=== Exercise data ===
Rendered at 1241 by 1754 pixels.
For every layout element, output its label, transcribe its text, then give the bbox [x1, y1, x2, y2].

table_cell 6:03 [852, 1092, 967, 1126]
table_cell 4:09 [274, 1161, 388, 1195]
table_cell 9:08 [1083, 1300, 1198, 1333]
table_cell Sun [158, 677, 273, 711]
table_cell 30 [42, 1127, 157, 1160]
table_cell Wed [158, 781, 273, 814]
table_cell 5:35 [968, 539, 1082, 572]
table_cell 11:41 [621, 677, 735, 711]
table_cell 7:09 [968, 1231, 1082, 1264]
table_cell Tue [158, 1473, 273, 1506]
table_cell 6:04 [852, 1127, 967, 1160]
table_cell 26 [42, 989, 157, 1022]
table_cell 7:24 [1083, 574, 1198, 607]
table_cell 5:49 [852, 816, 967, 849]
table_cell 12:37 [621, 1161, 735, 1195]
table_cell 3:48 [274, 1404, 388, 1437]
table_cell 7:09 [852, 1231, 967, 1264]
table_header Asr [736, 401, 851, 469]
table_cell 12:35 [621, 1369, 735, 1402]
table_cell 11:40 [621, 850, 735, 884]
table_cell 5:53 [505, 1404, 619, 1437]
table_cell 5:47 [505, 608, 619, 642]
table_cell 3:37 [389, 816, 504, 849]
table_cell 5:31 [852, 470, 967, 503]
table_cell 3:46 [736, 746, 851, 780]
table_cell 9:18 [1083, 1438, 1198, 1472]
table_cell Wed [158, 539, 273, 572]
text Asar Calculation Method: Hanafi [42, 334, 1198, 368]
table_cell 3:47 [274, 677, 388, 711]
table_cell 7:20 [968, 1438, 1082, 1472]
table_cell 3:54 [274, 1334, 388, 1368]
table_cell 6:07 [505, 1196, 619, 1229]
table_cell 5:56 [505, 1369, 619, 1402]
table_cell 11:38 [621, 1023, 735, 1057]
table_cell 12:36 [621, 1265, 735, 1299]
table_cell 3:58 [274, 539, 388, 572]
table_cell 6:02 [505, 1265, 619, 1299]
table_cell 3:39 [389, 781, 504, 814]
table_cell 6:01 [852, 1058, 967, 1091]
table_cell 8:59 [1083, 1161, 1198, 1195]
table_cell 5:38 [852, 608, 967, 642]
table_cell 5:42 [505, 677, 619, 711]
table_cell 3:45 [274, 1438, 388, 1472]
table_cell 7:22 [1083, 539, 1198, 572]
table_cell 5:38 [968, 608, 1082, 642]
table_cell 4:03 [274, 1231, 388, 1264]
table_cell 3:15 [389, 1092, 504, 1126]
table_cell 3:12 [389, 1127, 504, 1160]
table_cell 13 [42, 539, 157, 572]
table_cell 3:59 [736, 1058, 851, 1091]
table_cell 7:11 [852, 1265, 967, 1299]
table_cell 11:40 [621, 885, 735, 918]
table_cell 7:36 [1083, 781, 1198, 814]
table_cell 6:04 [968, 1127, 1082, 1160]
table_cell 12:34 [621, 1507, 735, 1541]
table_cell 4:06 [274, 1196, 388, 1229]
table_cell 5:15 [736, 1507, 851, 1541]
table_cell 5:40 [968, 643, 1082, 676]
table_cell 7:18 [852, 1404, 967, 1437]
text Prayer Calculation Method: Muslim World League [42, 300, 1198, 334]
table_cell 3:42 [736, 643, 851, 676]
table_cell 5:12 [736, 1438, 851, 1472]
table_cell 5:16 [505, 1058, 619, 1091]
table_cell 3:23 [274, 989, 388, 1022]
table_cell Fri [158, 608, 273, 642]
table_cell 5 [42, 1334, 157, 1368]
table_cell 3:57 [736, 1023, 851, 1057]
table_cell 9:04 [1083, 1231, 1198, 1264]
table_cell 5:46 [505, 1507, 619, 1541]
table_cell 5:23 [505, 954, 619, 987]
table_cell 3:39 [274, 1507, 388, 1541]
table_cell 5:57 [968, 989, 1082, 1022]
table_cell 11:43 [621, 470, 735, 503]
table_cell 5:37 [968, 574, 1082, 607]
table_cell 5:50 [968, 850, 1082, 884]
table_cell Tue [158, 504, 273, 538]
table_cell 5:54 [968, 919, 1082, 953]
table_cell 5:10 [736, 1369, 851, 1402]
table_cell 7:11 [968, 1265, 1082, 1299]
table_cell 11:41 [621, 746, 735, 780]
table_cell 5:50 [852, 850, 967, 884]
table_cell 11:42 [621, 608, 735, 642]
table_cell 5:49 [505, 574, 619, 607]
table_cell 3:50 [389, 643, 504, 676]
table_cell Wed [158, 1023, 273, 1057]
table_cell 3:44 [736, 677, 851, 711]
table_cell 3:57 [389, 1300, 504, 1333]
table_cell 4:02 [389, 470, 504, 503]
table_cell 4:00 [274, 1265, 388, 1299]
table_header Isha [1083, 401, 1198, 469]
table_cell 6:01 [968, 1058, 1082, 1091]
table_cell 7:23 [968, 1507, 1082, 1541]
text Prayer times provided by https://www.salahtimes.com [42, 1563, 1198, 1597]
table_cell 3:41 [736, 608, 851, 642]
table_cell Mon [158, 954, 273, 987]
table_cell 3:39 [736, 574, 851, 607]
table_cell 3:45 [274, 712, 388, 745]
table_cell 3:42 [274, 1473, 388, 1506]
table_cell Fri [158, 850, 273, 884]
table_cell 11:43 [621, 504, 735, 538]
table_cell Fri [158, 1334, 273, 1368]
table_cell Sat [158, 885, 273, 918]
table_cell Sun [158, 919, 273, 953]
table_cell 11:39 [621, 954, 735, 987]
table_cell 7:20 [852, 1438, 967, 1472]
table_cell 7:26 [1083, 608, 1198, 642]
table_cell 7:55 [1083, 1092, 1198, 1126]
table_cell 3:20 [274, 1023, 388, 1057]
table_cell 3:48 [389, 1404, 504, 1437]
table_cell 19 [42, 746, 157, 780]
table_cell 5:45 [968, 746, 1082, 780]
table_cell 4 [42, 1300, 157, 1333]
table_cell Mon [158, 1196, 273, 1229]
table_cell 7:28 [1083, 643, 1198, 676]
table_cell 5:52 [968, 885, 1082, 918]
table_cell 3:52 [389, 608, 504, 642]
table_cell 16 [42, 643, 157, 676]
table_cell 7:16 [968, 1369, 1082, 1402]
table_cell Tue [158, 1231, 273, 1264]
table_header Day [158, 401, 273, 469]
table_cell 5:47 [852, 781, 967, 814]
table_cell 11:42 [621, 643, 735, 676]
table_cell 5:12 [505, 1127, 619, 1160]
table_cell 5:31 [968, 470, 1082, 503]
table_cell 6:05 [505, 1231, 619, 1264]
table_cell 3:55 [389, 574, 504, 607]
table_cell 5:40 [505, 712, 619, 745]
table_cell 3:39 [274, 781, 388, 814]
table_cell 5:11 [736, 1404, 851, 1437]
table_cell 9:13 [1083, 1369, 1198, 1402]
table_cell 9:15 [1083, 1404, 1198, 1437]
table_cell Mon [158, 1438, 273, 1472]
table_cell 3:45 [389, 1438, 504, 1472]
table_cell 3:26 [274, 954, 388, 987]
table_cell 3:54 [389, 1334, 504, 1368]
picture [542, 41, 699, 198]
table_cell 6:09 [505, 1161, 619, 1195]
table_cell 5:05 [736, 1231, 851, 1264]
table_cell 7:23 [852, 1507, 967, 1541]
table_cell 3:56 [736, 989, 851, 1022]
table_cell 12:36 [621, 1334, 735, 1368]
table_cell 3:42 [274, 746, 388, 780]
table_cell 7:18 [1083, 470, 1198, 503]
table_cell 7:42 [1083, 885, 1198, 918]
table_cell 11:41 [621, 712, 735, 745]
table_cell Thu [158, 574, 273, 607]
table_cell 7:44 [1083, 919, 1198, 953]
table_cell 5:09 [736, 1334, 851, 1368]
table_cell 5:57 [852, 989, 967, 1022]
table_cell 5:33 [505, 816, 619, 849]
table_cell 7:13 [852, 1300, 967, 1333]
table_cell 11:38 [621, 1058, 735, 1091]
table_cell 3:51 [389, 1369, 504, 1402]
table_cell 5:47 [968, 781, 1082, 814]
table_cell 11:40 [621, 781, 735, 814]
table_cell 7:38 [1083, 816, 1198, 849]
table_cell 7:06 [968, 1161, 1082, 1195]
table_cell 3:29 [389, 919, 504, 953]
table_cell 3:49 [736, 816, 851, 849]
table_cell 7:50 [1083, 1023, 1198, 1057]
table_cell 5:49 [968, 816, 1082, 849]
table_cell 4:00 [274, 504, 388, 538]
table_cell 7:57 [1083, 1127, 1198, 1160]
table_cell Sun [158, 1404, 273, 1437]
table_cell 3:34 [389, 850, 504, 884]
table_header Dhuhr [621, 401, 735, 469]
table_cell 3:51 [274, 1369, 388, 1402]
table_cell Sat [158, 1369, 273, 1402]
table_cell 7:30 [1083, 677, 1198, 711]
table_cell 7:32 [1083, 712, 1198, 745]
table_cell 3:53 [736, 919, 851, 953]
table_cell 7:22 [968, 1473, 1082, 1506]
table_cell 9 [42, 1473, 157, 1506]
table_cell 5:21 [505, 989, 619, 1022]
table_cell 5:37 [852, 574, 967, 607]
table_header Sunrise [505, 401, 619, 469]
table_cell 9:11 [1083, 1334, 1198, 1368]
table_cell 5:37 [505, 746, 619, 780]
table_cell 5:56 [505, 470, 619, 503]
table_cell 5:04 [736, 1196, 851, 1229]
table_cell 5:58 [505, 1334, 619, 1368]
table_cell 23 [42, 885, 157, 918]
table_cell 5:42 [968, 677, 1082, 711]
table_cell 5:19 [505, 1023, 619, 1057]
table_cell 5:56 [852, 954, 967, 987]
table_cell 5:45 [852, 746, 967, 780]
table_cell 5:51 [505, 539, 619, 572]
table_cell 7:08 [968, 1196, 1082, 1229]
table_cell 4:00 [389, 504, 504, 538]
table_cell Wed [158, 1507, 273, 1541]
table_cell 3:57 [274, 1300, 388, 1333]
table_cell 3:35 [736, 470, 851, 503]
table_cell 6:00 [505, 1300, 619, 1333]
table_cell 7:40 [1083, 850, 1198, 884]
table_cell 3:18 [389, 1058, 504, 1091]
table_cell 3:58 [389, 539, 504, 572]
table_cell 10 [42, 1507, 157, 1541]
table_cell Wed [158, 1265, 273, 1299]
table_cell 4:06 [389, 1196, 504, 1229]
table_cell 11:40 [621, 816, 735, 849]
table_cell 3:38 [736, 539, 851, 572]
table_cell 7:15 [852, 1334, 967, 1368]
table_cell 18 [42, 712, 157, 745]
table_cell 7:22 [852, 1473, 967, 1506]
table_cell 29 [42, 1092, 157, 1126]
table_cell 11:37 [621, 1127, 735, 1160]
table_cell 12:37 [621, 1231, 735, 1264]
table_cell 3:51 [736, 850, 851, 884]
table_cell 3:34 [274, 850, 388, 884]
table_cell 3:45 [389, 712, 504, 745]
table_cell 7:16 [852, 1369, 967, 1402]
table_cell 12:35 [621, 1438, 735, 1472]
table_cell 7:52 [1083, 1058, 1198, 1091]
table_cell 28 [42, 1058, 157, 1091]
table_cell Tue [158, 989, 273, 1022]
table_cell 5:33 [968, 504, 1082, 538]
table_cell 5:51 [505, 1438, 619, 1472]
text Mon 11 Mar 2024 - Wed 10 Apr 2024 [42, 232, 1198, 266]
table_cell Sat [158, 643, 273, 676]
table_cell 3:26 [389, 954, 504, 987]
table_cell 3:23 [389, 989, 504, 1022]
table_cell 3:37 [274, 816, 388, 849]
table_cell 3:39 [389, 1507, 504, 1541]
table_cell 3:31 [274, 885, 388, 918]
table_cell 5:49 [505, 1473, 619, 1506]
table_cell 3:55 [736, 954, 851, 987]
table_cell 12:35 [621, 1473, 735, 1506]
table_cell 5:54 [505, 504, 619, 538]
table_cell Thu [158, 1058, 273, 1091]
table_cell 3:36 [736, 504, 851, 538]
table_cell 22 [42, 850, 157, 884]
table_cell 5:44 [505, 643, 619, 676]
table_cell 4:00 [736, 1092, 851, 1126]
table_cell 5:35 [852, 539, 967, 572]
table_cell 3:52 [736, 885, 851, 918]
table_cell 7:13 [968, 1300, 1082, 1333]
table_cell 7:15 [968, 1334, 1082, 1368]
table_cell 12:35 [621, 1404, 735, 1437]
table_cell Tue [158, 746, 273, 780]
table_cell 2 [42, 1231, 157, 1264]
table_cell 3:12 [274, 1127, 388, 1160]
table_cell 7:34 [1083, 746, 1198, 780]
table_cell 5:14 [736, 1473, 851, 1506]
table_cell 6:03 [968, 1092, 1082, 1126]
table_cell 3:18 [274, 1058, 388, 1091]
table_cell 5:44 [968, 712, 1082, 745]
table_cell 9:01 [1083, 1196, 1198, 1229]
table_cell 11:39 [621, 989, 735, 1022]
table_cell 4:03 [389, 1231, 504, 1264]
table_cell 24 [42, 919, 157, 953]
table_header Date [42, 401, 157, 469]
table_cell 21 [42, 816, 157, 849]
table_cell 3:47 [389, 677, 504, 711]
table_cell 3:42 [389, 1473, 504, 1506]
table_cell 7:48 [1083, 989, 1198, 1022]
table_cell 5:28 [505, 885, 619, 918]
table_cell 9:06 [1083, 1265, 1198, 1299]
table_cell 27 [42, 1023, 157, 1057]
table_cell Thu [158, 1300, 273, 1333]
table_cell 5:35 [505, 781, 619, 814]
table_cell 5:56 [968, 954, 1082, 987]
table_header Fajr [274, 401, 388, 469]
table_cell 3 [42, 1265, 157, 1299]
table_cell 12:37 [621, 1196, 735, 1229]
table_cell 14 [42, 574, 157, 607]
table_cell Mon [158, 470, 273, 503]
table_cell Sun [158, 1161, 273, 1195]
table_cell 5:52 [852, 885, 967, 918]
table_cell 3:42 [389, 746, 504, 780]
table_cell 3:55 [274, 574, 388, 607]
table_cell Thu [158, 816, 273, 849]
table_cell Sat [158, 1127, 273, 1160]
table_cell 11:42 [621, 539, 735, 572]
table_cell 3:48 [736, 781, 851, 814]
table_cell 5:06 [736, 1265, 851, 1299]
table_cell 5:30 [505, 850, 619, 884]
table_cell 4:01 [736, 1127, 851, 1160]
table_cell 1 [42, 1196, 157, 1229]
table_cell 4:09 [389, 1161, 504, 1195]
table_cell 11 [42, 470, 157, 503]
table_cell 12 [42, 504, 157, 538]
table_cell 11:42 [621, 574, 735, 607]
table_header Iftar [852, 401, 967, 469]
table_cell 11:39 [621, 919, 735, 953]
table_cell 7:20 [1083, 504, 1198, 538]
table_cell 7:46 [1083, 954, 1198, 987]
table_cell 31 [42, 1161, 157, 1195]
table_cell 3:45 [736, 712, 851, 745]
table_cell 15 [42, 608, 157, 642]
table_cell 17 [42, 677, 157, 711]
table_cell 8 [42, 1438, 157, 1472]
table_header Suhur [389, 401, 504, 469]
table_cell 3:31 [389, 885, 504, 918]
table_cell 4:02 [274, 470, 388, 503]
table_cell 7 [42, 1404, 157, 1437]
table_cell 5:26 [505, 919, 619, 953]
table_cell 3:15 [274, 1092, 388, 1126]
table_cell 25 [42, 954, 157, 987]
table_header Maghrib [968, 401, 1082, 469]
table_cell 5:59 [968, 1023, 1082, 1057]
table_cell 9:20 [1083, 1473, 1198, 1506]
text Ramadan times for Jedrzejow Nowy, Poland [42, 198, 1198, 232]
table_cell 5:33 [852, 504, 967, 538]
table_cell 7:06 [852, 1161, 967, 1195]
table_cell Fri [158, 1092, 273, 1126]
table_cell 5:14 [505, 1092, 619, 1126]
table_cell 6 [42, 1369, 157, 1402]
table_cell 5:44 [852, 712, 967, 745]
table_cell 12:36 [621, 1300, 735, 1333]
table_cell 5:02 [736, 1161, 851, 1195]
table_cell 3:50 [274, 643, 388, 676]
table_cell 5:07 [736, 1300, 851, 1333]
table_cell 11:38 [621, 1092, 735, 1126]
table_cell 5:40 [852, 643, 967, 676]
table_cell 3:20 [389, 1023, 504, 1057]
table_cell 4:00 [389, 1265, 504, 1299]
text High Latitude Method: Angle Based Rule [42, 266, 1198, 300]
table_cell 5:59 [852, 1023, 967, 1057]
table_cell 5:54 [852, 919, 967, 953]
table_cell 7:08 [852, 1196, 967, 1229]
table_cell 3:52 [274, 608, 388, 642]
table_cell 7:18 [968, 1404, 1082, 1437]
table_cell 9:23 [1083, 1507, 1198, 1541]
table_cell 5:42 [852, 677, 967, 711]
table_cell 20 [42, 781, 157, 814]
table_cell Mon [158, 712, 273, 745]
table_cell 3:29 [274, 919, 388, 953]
===
● **Task statement**:
Count how many lines of the listing include "Method". Nothing but the number is wanted.

● **Finished exercise**:
3